■ **WORK INSTRUCTION**
Reproduce every line of the records below verbatim, keeping the original line order.

■ **RECORDS TO PROCESS**
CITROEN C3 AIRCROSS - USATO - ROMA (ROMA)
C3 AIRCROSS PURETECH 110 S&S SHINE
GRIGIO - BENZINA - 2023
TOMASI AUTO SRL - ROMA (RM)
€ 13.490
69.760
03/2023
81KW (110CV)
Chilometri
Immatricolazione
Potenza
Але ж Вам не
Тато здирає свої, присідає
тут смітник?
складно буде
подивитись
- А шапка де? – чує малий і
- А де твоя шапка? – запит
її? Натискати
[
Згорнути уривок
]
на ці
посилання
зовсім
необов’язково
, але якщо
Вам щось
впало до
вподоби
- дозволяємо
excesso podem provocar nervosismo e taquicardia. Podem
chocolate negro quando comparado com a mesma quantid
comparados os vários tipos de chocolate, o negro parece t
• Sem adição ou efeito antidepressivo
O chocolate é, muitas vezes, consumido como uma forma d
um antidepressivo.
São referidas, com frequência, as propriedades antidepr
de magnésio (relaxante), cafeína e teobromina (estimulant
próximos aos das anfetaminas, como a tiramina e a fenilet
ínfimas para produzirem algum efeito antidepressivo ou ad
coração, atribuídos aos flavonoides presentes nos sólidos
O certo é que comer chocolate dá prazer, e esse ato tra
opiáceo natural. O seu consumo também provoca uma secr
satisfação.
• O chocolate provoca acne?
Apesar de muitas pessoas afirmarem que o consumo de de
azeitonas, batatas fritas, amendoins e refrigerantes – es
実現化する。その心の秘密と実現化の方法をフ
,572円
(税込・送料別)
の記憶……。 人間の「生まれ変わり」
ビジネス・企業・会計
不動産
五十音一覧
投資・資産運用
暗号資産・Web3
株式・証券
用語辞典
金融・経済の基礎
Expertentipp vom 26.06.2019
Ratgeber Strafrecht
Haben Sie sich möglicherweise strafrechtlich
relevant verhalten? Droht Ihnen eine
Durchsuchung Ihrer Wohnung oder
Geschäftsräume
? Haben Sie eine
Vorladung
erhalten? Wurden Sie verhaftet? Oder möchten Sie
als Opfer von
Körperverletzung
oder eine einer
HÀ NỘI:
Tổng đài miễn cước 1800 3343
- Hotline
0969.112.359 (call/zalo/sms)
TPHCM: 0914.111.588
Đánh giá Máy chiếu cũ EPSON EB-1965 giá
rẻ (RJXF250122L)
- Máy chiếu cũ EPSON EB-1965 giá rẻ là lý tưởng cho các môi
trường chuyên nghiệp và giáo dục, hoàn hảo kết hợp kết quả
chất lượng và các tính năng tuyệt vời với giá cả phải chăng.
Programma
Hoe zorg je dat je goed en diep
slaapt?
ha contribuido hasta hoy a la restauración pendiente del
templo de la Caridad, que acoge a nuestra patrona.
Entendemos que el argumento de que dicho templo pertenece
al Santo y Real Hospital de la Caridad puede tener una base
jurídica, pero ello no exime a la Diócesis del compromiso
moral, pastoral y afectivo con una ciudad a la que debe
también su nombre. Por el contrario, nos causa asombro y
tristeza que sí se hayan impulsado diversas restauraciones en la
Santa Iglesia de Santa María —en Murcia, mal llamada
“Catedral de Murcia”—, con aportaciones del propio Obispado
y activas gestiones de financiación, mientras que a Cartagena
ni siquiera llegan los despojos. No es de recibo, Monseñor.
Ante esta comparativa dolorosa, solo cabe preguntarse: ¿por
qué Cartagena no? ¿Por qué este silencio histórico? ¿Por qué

■ **FINISHED TASK**
CITROEN C3 AIRCROSS - USATO - ROMA (ROMA)
C3 AIRCROSS PURETECH 110 S&S SHINE
GRIGIO - BENZINA - 2023
TOMASI AUTO SRL - ROMA (RM)
€ 13.490
69.760
03/2023
81KW (110CV)
Chilometri
Immatricolazione
Potenza
Але ж Вам не
Тато здирає свої, присідає
тут смітник?
складно буде
подивитись
- А шапка де? – чує малий і
- А де твоя шапка? – запит
її? Натискати
[
Згорнути уривок
]
на ці
посилання
зовсім
необов’язково
, але якщо
Вам щось
впало до
вподоби
- дозволяємо
excesso podem provocar nervosismo e taquicardia. Podem
chocolate negro quando comparado com a mesma quantid
comparados os vários tipos de chocolate, o negro parece t
• Sem adição ou efeito antidepressivo
O chocolate é, muitas vezes, consumido como uma forma d
um antidepressivo.
São referidas, com frequência, as propriedades antidepr
de magnésio (relaxante), cafeína e teobromina (estimulant
próximos aos das anfetaminas, como a tiramina e a fenilet
ínfimas para produzirem algum efeito antidepressivo ou ad
coração, atribuídos aos flavonoides presentes nos sólidos
O certo é que comer chocolate dá prazer, e esse ato tra
opiáceo natural. O seu consumo também provoca uma secr
satisfação.
• O chocolate provoca acne?
Apesar de muitas pessoas afirmarem que o consumo de de
azeitonas, batatas fritas, amendoins e refrigerantes – es
実現化する。その心の秘密と実現化の方法をフ
,572円
(税込・送料別)
の記憶……。 人間の「生まれ変わり」
ビジネス・企業・会計
不動産
五十音一覧
投資・資産運用
暗号資産・Web3
株式・証券
用語辞典
金融・経済の基礎
Expertentipp vom 26.06.2019
Ratgeber Strafrecht
Haben Sie sich möglicherweise strafrechtlich
relevant verhalten? Droht Ihnen eine
Durchsuchung Ihrer Wohnung oder
Geschäftsräume
? Haben Sie eine
Vorladung
erhalten? Wurden Sie verhaftet? Oder möchten Sie
als Opfer von
Körperverletzung
oder eine einer
HÀ NỘI:
Tổng đài miễn cước 1800 3343
- Hotline
0969.112.359 (call/zalo/sms)
TPHCM: 0914.111.588
Đánh giá Máy chiếu cũ EPSON EB-1965 giá
rẻ (RJXF250122L)
- Máy chiếu cũ EPSON EB-1965 giá rẻ là lý tưởng cho các môi
trường chuyên nghiệp và giáo dục, hoàn hảo kết hợp kết quả
chất lượng và các tính năng tuyệt vời với giá cả phải chăng.
Programma
Hoe zorg je dat je goed en diep
slaapt?
ha contribuido hasta hoy a la restauración pendiente del
templo de la Caridad, que acoge a nuestra patrona.
Entendemos que el argumento de que dicho templo pertenece
al Santo y Real Hospital de la Caridad puede tener una base
jurídica, pero ello no exime a la Diócesis del compromiso
moral, pastoral y afectivo con una ciudad a la que debe
también su nombre. Por el contrario, nos causa asombro y
tristeza que sí se hayan impulsado diversas restauraciones en la
Santa Iglesia de Santa María —en Murcia, mal llamada
“Catedral de Murcia”—, con aportaciones del propio Obispado
y activas gestiones de financiación, mientras que a Cartagena
ni siquiera llegan los despojos. No es de recibo, Monseñor.
Ante esta comparativa dolorosa, solo cabe preguntarse: ¿por
qué Cartagena no? ¿Por qué este silencio histórico? ¿Por qué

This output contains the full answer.